Her children recall her enduring joy in spending time with her eight grandchildren, having tea parties, staging puppet shows, dressing up bears, doing crafts and pottery, playing at her cottage in Matlock, going for bike rides, sailing on the lake and watching the sun rise and set.
“It was everyday things but she made them special,” Best says. “When I was little, I had to wear dresses to school and I hated dresses, so she would sew me and my dolls dresses that matched.”

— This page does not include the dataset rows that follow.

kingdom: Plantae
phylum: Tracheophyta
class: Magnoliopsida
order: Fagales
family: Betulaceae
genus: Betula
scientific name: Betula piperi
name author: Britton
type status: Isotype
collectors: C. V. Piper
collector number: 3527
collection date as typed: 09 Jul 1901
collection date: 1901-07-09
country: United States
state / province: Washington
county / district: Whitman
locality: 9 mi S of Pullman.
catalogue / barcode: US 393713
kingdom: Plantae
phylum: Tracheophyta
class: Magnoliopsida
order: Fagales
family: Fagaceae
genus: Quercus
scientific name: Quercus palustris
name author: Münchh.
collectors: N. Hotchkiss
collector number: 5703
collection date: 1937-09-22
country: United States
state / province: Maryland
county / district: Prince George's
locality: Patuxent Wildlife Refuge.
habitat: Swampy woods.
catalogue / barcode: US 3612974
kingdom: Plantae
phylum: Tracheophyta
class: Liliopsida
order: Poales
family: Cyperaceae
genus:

David says his mother and his son Rogan shared their birthday, June 23. On Rogan’s third birthday in 1987, his grandma had a special surprise.
“I remember Mom and Dad were coming out (to Brandon from Beausejour) and they arrived with this great big box. They put it up on our step and she got inside. My dad rang the doorbell and we all came out and there was this box,” David says. “We said (to Rogan), ‘open the box, open the box,’ and his grandmother popped out!”
Her vivacious personality and sense of humour were evident in her love of quotations, which always produced a laugh.
“When she lived in Concordia Village assisted living, she would always post downstairs a quote of the day, and it was always funny things,” Best says. “She would post things like, ‘I had a handle on life, but it got broken!’ or ‘I tried to be normal once; worst two minutes of my life!’”
David says she made each of her grandchildren feel special.
“She made a book for each of them. It was the story of that grandchild’s life. She illustrated them and wrote them, and it was all about the adventures they had,” he says.
Best says her mother made quilts in 2007 for her and her brothers’ families with their handprints on them.
“She put a little saying on the back of each of them: ‘I’ve lived, laughed, laboured and loved.’ That was her.”